ASSIGNMENT —
The output is the lines below from the one with "44: (310, 373)" through the one with "66: (488, 232)", both included, printed exactly and with no other line.

(PROVIDED ENTRIES Opens)

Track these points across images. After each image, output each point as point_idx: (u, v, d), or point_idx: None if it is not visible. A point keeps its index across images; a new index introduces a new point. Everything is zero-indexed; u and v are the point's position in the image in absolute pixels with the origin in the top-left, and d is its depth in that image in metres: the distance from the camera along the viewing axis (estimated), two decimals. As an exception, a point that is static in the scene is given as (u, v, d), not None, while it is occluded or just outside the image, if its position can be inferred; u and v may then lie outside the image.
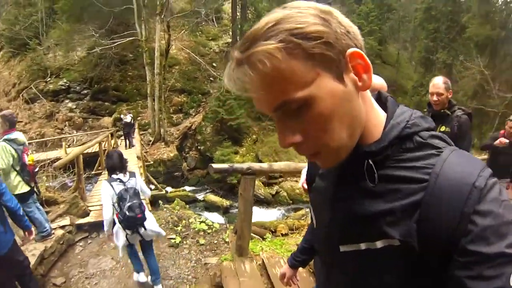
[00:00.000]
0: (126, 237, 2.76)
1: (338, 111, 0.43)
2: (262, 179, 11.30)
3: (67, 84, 14.44)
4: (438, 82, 2.46)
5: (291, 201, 10.77)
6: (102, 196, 2.66)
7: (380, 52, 19.26)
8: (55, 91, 14.44)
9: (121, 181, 2.63)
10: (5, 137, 3.30)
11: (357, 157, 0.48)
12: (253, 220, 8.84)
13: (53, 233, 4.02)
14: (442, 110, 2.48)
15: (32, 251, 3.59)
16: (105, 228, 2.73)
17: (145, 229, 2.72)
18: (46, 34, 17.14)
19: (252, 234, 4.44)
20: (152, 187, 8.12)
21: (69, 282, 3.70)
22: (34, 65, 15.67)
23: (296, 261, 1.16)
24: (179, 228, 4.96)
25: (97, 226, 4.83)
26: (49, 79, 14.89)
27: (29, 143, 5.00)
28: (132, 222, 2.61)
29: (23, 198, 3.51)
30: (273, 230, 5.81)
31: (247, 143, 11.90)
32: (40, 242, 3.80)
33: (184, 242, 4.65)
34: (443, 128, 2.49)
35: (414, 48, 22.59)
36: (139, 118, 12.64)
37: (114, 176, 2.67)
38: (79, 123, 13.34)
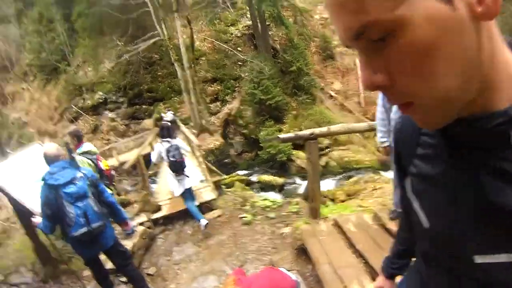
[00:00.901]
0: (177, 180, 4.25)
1: (441, 46, 0.29)
2: None
3: (103, 97, 15.05)
4: None
5: (341, 170, 10.65)
6: (155, 149, 4.29)
7: None
8: (94, 106, 15.15)
9: (168, 141, 4.14)
10: (78, 151, 3.47)
11: (489, 124, 0.34)
12: None
13: (136, 230, 4.26)
14: None
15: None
16: (153, 161, 4.40)
17: (186, 174, 4.28)
18: (72, 54, 17.87)
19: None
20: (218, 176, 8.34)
21: (159, 271, 3.98)
22: (69, 86, 16.48)
23: (393, 268, 0.91)
24: (247, 207, 5.12)
25: (171, 219, 5.15)
26: (85, 95, 15.61)
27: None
28: (176, 165, 4.14)
29: None
30: (332, 198, 5.91)
31: (289, 119, 11.79)
32: (127, 239, 4.04)
33: (255, 218, 4.78)
34: None
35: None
36: (178, 114, 12.91)
37: (164, 139, 4.18)
38: (123, 130, 13.96)
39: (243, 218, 4.80)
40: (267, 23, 12.72)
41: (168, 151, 4.11)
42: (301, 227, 3.51)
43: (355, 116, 13.56)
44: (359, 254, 2.91)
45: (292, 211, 4.70)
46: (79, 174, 2.49)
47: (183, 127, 10.00)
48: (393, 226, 3.07)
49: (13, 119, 18.15)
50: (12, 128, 16.98)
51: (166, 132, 4.24)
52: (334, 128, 3.37)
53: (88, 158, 3.46)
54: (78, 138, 3.59)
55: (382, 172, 10.81)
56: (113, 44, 15.03)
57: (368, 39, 0.31)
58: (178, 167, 4.18)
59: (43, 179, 2.46)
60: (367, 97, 14.38)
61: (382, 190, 5.39)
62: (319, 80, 13.34)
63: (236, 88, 12.96)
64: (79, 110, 15.33)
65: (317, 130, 3.08)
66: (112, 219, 2.87)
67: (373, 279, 2.55)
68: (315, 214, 3.54)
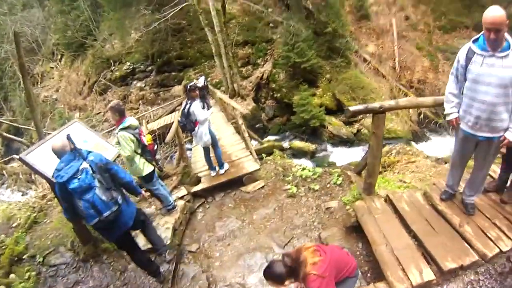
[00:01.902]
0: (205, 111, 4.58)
1: None
2: (342, 118, 10.89)
3: (131, 67, 15.05)
4: None
5: (373, 138, 10.37)
6: (196, 107, 4.42)
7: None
8: (122, 76, 15.17)
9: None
10: (120, 126, 3.34)
11: None
12: (341, 163, 8.50)
13: (176, 205, 4.11)
14: None
15: (165, 225, 3.73)
16: (204, 118, 4.53)
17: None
18: (98, 29, 17.90)
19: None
20: (255, 142, 8.14)
21: (202, 247, 3.77)
22: (97, 60, 16.59)
23: None
24: (289, 178, 4.88)
25: (210, 191, 4.94)
26: (113, 67, 15.67)
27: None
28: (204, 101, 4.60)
29: (150, 177, 3.63)
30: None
31: (322, 83, 11.40)
32: (168, 215, 3.93)
33: (299, 190, 4.56)
34: None
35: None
36: (209, 79, 12.75)
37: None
38: (152, 98, 13.99)
39: (288, 190, 4.60)
40: (299, -20, 12.11)
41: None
42: (356, 203, 3.39)
43: (388, 81, 12.95)
44: (414, 235, 2.88)
45: (337, 183, 4.52)
46: (82, 166, 2.40)
47: (219, 93, 9.79)
48: (444, 207, 3.02)
49: (43, 98, 18.59)
50: (44, 107, 17.39)
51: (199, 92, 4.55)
52: (402, 102, 3.34)
53: (131, 133, 3.33)
54: (120, 112, 3.38)
55: (413, 144, 10.39)
56: (140, 14, 14.84)
57: None
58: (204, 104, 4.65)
59: (53, 176, 2.48)
60: (401, 62, 13.67)
61: (416, 164, 5.21)
62: (353, 42, 12.71)
63: (268, 51, 12.59)
64: (107, 82, 15.43)
65: (386, 104, 2.99)
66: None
67: (428, 262, 2.58)
68: (371, 190, 3.42)
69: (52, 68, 20.74)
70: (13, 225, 4.09)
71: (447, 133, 10.91)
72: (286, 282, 1.90)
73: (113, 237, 2.76)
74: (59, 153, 2.49)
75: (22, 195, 7.96)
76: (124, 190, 2.79)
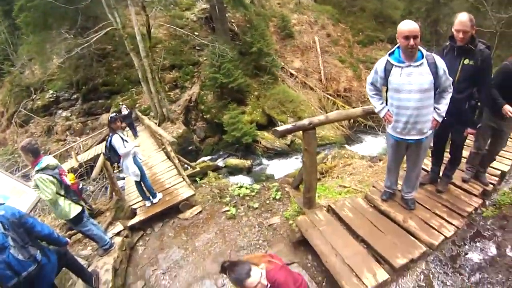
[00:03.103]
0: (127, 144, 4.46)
1: None
2: None
3: (55, 95, 13.95)
4: (465, 20, 2.49)
5: (306, 147, 10.93)
6: (117, 142, 4.33)
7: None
8: (45, 106, 13.98)
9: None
10: (36, 168, 3.02)
11: None
12: (279, 175, 8.65)
13: (114, 243, 3.88)
14: (466, 45, 2.54)
15: (104, 267, 3.50)
16: (124, 152, 4.40)
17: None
18: (16, 53, 16.41)
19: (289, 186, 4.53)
20: (189, 167, 8.04)
21: (149, 283, 3.56)
22: (15, 88, 15.11)
23: None
24: (227, 199, 4.86)
25: (148, 222, 4.74)
26: (34, 96, 14.38)
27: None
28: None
29: (79, 219, 3.38)
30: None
31: (251, 100, 11.81)
32: (106, 255, 3.68)
33: (238, 210, 4.51)
34: (466, 61, 2.57)
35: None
36: (137, 105, 12.40)
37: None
38: (80, 128, 13.04)
39: (227, 212, 4.52)
40: (224, 5, 12.56)
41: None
42: (298, 219, 3.37)
43: (316, 93, 13.91)
44: (362, 239, 2.92)
45: (276, 198, 4.52)
46: None
47: (147, 121, 9.54)
48: (387, 207, 3.15)
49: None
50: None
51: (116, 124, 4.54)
52: (331, 115, 3.30)
53: (49, 175, 3.01)
54: (33, 152, 2.98)
55: (347, 147, 11.17)
56: (61, 38, 13.91)
57: None
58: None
59: None
60: (327, 74, 14.83)
61: (353, 165, 5.44)
62: (279, 60, 13.47)
63: (195, 74, 12.69)
64: (28, 113, 14.11)
65: (315, 119, 2.95)
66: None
67: (380, 263, 2.62)
68: (311, 204, 3.42)
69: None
70: None
71: (377, 132, 11.84)
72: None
73: None
74: None
75: None
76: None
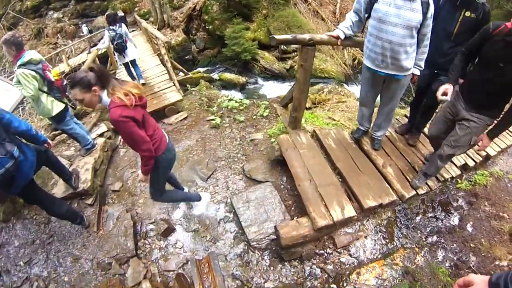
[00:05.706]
0: (117, 57, 5.59)
1: None
2: (275, 53, 10.91)
3: (45, -6, 12.31)
4: None
5: (306, 75, 10.91)
6: (105, 36, 5.18)
7: None
8: (35, 6, 12.47)
9: (114, 30, 5.10)
10: (18, 62, 2.84)
11: None
12: (273, 95, 8.63)
13: (96, 143, 3.84)
14: None
15: (84, 166, 3.53)
16: (102, 47, 5.65)
17: (126, 54, 5.41)
18: None
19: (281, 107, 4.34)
20: (182, 74, 7.93)
21: (126, 185, 3.58)
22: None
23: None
24: (214, 109, 4.81)
25: None
26: (23, -4, 12.75)
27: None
28: (119, 47, 5.21)
29: (61, 117, 3.30)
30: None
31: (258, 18, 11.19)
32: (87, 155, 3.69)
33: (223, 121, 4.42)
34: (468, 14, 2.42)
35: None
36: (136, 8, 11.42)
37: (111, 27, 5.10)
38: (72, 31, 11.90)
39: (211, 121, 4.41)
40: None
41: (114, 37, 5.12)
42: (280, 137, 3.28)
43: (327, 25, 13.25)
44: (339, 172, 2.88)
45: (263, 115, 4.39)
46: None
47: (144, 23, 9.03)
48: (370, 147, 3.10)
49: None
50: None
51: (112, 20, 5.10)
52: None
53: (32, 70, 2.89)
54: (16, 45, 2.81)
55: (345, 86, 11.23)
56: None
57: None
58: (120, 49, 5.26)
59: None
60: (342, 8, 13.88)
61: (346, 104, 5.39)
62: (295, -21, 12.36)
63: (202, -20, 11.58)
64: (16, 15, 12.58)
65: (317, 36, 2.73)
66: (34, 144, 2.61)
67: (350, 199, 2.65)
68: (296, 124, 3.31)
69: None
70: None
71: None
72: (95, 88, 1.82)
73: (14, 192, 2.44)
74: None
75: None
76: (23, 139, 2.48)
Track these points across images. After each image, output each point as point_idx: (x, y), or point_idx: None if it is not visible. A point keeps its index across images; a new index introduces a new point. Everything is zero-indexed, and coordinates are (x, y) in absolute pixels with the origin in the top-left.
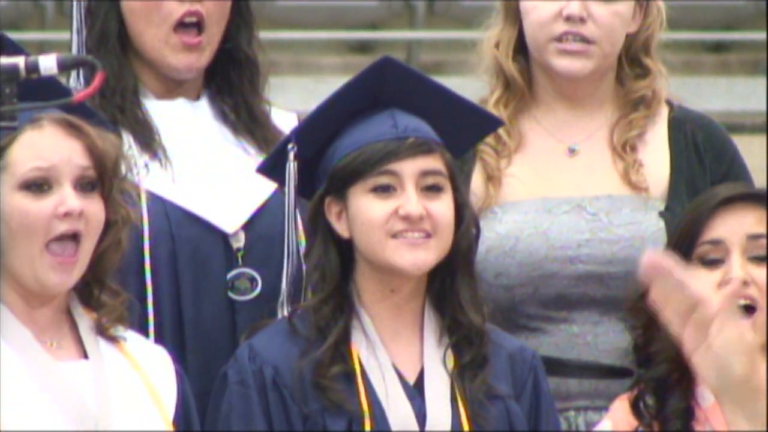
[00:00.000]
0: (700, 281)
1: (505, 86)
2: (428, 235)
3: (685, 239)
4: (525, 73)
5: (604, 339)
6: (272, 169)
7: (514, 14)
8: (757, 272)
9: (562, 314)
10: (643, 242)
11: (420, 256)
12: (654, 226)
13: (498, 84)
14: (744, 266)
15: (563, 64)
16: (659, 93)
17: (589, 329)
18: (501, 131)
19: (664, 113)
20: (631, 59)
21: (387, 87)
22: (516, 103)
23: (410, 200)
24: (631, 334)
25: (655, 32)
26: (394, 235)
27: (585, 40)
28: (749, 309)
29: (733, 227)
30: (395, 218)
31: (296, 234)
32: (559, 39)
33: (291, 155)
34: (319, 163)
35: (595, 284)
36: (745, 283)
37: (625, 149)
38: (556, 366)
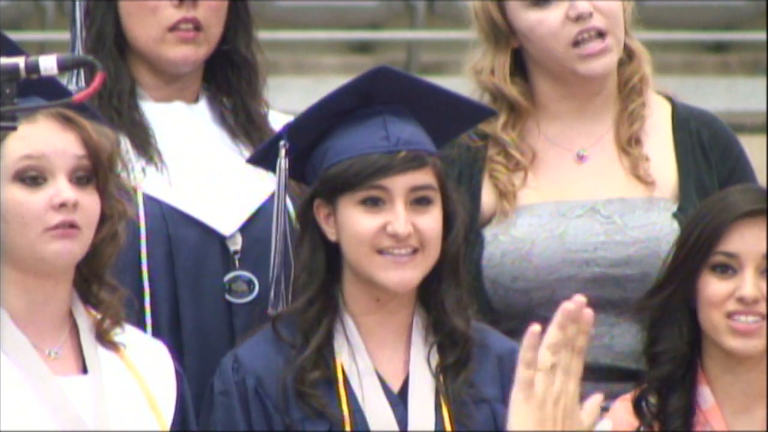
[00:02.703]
0: (712, 288)
1: (510, 109)
2: (415, 251)
3: (702, 246)
4: (526, 92)
5: (621, 341)
6: (261, 161)
7: (505, 36)
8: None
9: None
10: (658, 243)
11: (406, 275)
12: (668, 227)
13: (502, 108)
14: (756, 283)
15: (589, 67)
16: (646, 75)
17: (606, 331)
18: (514, 152)
19: (664, 107)
20: None
21: (380, 91)
22: (522, 122)
23: (398, 218)
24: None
25: (630, 9)
26: (381, 251)
27: (599, 33)
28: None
29: (749, 243)
30: (383, 234)
31: (287, 228)
32: (576, 43)
33: (282, 152)
34: (311, 155)
35: (612, 286)
36: (755, 301)
37: (630, 144)
38: None
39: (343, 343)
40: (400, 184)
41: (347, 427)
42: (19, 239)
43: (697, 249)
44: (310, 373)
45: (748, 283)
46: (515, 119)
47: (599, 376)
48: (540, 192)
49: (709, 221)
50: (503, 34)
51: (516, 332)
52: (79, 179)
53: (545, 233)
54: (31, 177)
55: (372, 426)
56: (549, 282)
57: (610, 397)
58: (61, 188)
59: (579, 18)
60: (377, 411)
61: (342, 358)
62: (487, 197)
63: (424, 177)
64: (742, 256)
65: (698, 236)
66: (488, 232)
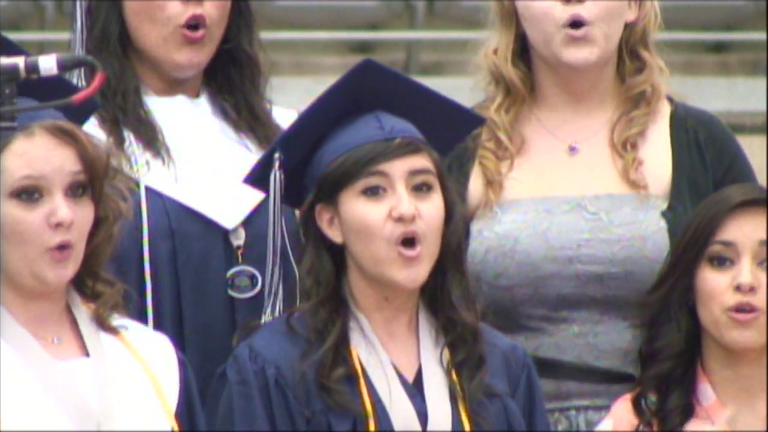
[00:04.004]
0: (711, 281)
1: (506, 92)
2: (418, 240)
3: (699, 237)
4: (525, 78)
5: (605, 339)
6: (258, 179)
7: (509, 19)
8: (764, 278)
9: (562, 314)
10: (643, 242)
11: (414, 272)
12: (654, 225)
13: (498, 90)
14: (753, 271)
15: (570, 53)
16: (659, 89)
17: (589, 329)
18: (502, 136)
19: (665, 110)
20: (630, 51)
21: (369, 90)
22: (517, 107)
23: (402, 200)
24: (635, 332)
25: (651, 23)
26: (394, 243)
27: (583, 22)
28: (751, 310)
29: (746, 231)
30: (390, 221)
31: (283, 240)
32: (563, 26)
33: (276, 165)
34: (306, 170)
35: (595, 284)
36: (752, 289)
37: (625, 147)
38: (556, 368)
39: (359, 339)
40: (398, 168)
41: (370, 422)
42: (16, 256)
43: (694, 241)
44: (332, 370)
45: (745, 271)
46: (510, 103)
47: (583, 376)
48: (527, 185)
49: (706, 213)
50: (508, 16)
51: (500, 330)
52: (75, 191)
53: (529, 229)
54: (28, 193)
55: (393, 417)
56: (532, 279)
57: (595, 393)
58: (58, 206)
59: (569, 1)
60: (398, 403)
61: (359, 352)
62: (475, 187)
63: (422, 161)
64: (738, 244)
65: (695, 228)
66: (473, 228)
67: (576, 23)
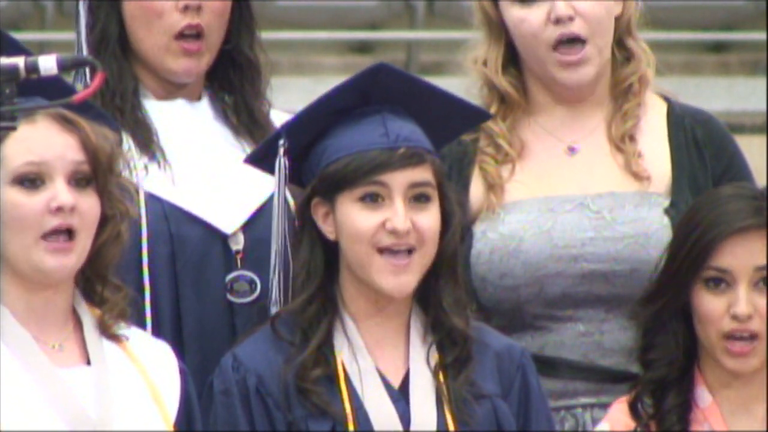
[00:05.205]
0: (706, 304)
1: (500, 100)
2: (412, 249)
3: (693, 260)
4: (518, 85)
5: (610, 337)
6: (260, 160)
7: (498, 30)
8: (761, 302)
9: (567, 313)
10: (647, 239)
11: (403, 280)
12: (658, 222)
13: (493, 99)
14: (750, 299)
15: (566, 76)
16: (646, 76)
17: (595, 327)
18: (502, 141)
19: (658, 105)
20: (617, 42)
21: (379, 89)
22: (513, 114)
23: (398, 214)
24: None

(PROVIDED ENTRIES Closes)

SOLUTION TO THE PROBLEM —
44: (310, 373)
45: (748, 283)
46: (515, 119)
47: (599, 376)
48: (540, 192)
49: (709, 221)
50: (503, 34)
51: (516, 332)
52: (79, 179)
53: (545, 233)
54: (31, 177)
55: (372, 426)
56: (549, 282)
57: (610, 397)
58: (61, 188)
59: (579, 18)
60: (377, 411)
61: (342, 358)
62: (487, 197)
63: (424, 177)
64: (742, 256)
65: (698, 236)
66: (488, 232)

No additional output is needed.